══ DATASET ENTRIES

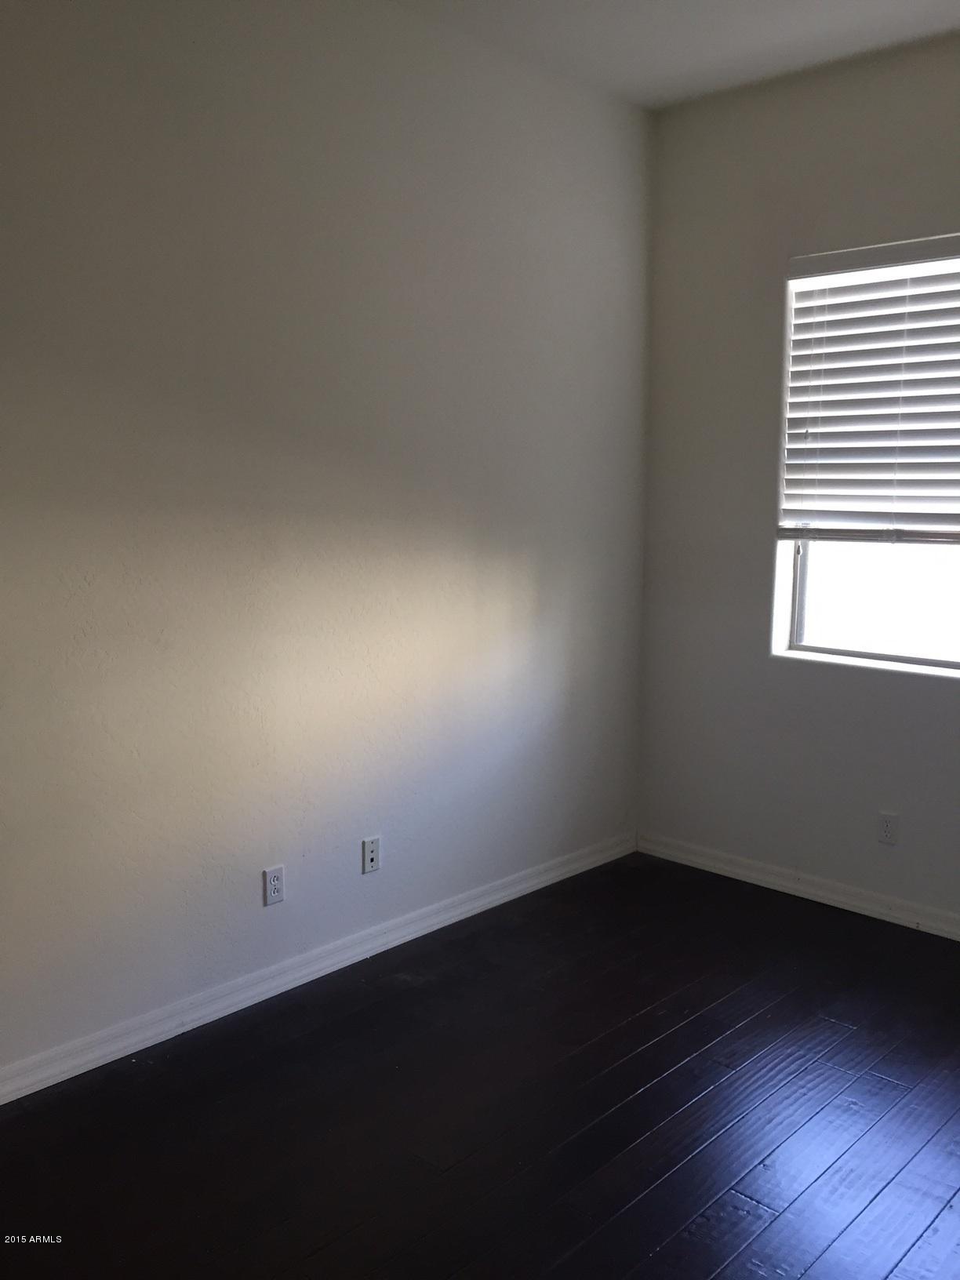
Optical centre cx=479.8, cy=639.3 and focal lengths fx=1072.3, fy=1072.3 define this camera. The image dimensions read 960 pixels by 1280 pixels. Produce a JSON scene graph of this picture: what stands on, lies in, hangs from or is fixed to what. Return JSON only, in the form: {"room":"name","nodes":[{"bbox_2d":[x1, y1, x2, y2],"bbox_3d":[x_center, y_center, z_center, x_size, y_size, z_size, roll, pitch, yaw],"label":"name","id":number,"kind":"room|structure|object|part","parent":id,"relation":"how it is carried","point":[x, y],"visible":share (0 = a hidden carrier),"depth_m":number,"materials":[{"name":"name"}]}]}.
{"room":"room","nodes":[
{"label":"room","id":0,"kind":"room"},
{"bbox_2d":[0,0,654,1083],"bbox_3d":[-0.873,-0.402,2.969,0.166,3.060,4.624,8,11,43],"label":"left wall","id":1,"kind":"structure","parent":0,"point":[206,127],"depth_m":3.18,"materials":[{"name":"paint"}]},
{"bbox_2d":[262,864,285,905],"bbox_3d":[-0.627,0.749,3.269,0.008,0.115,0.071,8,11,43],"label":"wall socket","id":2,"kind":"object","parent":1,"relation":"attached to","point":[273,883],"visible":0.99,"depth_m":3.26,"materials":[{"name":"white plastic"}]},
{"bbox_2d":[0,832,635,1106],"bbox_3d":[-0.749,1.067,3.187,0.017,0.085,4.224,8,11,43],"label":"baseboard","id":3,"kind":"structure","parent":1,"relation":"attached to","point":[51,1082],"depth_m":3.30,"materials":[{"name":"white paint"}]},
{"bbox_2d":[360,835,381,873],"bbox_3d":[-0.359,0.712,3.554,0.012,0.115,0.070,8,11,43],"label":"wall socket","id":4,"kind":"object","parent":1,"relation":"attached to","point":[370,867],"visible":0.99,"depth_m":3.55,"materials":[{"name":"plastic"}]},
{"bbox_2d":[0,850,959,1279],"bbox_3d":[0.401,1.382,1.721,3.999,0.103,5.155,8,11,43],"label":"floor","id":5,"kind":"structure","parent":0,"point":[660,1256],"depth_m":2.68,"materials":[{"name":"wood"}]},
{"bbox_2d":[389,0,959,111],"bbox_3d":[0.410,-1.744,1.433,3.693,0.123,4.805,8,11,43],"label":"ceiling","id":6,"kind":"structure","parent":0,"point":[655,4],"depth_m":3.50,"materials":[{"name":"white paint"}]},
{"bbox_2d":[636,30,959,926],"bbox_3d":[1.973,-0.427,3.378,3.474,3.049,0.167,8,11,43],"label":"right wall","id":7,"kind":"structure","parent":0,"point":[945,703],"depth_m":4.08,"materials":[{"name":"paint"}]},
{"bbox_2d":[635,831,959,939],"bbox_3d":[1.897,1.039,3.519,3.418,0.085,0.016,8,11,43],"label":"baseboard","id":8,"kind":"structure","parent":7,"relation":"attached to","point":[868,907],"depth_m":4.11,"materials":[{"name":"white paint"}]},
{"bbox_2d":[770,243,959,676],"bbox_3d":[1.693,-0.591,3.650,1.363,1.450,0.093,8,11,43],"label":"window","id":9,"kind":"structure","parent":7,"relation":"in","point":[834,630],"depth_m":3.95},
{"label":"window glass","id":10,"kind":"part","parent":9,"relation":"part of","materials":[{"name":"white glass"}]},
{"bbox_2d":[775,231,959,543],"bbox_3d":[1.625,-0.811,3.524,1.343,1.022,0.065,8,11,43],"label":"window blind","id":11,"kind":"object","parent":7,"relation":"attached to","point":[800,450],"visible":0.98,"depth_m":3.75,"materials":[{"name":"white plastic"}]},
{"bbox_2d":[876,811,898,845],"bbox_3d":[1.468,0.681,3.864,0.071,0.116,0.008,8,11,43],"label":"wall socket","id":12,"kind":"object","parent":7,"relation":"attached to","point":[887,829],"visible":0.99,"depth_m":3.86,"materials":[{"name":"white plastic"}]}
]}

════

| TASK TO CARRY OUT |
Copy out the data exactly and keep the pictures out.

| ANSWER |
Optical centre cx=479.8, cy=639.3 and focal lengths fx=1072.3, fy=1072.3 define this camera. The image dimensions read 960 pixels by 1280 pixels. Produce a JSON scene graph of this picture: what stands on, lies in, hangs from or is fixed to what. Return JSON only, in the form: {"room":"name","nodes":[{"bbox_2d":[x1, y1, x2, y2],"bbox_3d":[x_center, y_center, z_center, x_size, y_size, z_size, roll, pitch, yaw],"label":"name","id":number,"kind":"room|structure|object|part","parent":id,"relation":"how it is carried","point":[x, y],"visible":share (0 = a hidden carrier),"depth_m":number,"materials":[{"name":"name"}]}]}.
{"room":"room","nodes":[
{"label":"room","id":0,"kind":"room"},
{"bbox_2d":[0,0,654,1083],"bbox_3d":[-0.873,-0.402,2.969,0.166,3.060,4.624,8,11,43],"label":"left wall","id":1,"kind":"structure","parent":0,"point":[206,127],"depth_m":3.18,"materials":[{"name":"paint"}]},
{"bbox_2d":[262,864,285,905],"bbox_3d":[-0.627,0.749,3.269,0.008,0.115,0.071,8,11,43],"label":"wall socket","id":2,"kind":"object","parent":1,"relation":"attached to","point":[273,883],"visible":0.99,"depth_m":3.26,"materials":[{"name":"white plastic"}]},
{"bbox_2d":[0,832,635,1106],"bbox_3d":[-0.749,1.067,3.187,0.017,0.085,4.224,8,11,43],"label":"baseboard","id":3,"kind":"structure","parent":1,"relation":"attached to","point":[51,1082],"depth_m":3.30,"materials":[{"name":"white paint"}]},
{"bbox_2d":[360,835,381,873],"bbox_3d":[-0.359,0.712,3.554,0.012,0.115,0.070,8,11,43],"label":"wall socket","id":4,"kind":"object","parent":1,"relation":"attached to","point":[370,867],"visible":0.99,"depth_m":3.55,"materials":[{"name":"plastic"}]},
{"bbox_2d":[0,850,959,1279],"bbox_3d":[0.401,1.382,1.721,3.999,0.103,5.155,8,11,43],"label":"floor","id":5,"kind":"structure","parent":0,"point":[660,1256],"depth_m":2.68,"materials":[{"name":"wood"}]},
{"bbox_2d":[389,0,959,111],"bbox_3d":[0.410,-1.744,1.433,3.693,0.123,4.805,8,11,43],"label":"ceiling","id":6,"kind":"structure","parent":0,"point":[655,4],"depth_m":3.50,"materials":[{"name":"white paint"}]},
{"bbox_2d":[636,30,959,926],"bbox_3d":[1.973,-0.427,3.378,3.474,3.049,0.167,8,11,43],"label":"right wall","id":7,"kind":"structure","parent":0,"point":[945,703],"depth_m":4.08,"materials":[{"name":"paint"}]},
{"bbox_2d":[635,831,959,939],"bbox_3d":[1.897,1.039,3.519,3.418,0.085,0.016,8,11,43],"label":"baseboard","id":8,"kind":"structure","parent":7,"relation":"attached to","point":[868,907],"depth_m":4.11,"materials":[{"name":"white paint"}]},
{"bbox_2d":[770,243,959,676],"bbox_3d":[1.693,-0.591,3.650,1.363,1.450,0.093,8,11,43],"label":"window","id":9,"kind":"structure","parent":7,"relation":"in","point":[834,630],"depth_m":3.95},
{"label":"window glass","id":10,"kind":"part","parent":9,"relation":"part of","materials":[{"name":"white glass"}]},
{"bbox_2d":[775,231,959,543],"bbox_3d":[1.625,-0.811,3.524,1.343,1.022,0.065,8,11,43],"label":"window blind","id":11,"kind":"object","parent":7,"relation":"attached to","point":[800,450],"visible":0.98,"depth_m":3.75,"materials":[{"name":"white plastic"}]},
{"bbox_2d":[876,811,898,845],"bbox_3d":[1.468,0.681,3.864,0.071,0.116,0.008,8,11,43],"label":"wall socket","id":12,"kind":"object","parent":7,"relation":"attached to","point":[887,829],"visible":0.99,"depth_m":3.86,"materials":[{"name":"white plastic"}]}
]}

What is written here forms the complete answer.